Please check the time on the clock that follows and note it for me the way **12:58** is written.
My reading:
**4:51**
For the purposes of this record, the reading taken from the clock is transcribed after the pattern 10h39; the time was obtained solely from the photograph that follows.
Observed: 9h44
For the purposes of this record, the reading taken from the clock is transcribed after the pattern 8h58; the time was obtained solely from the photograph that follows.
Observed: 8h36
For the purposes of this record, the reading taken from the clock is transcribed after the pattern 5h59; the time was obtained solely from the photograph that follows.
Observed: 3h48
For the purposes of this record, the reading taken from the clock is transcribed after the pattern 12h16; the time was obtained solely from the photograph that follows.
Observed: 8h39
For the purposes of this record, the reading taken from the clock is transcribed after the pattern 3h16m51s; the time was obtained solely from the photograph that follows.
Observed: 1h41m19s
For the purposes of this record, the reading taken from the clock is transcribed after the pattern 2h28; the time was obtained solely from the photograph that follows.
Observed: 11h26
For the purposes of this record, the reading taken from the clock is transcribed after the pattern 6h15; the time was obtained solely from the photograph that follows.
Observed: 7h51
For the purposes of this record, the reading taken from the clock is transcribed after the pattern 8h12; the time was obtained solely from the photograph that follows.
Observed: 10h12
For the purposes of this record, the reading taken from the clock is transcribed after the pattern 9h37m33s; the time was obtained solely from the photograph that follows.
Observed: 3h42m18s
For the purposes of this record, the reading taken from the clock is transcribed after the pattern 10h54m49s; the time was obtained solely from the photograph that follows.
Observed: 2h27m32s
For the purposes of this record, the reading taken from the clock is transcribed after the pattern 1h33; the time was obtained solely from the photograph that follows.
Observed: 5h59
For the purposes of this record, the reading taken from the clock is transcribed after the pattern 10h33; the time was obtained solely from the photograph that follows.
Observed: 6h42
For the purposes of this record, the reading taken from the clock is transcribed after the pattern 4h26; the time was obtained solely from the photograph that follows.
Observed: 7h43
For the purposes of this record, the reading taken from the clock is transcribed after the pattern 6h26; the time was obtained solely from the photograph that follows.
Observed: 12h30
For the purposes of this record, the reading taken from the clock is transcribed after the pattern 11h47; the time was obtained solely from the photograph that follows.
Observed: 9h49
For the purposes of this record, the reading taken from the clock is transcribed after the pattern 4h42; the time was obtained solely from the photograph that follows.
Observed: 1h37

## GOAL OF THE EXERCISE
Take the material from the line containing "the pattern 1h33;" down to the line containing "Observed: 7h43" and rewrite those lines with "transcribed" replaced by "recorded", leaving everything else unaltered.

## EXERCISE RESPONSE
For the purposes of this record, the reading taken from the clock is recorded after the pattern 1h33; the time was obtained solely from the photograph that follows.
Observed: 5h59
For the purposes of this record, the reading taken from the clock is recorded after the pattern 10h33; the time was obtained solely from the photograph that follows.
Observed: 6h42
For the purposes of this record, the reading taken from the clock is recorded after the pattern 4h26; the time was obtained solely from the photograph that follows.
Observed: 7h43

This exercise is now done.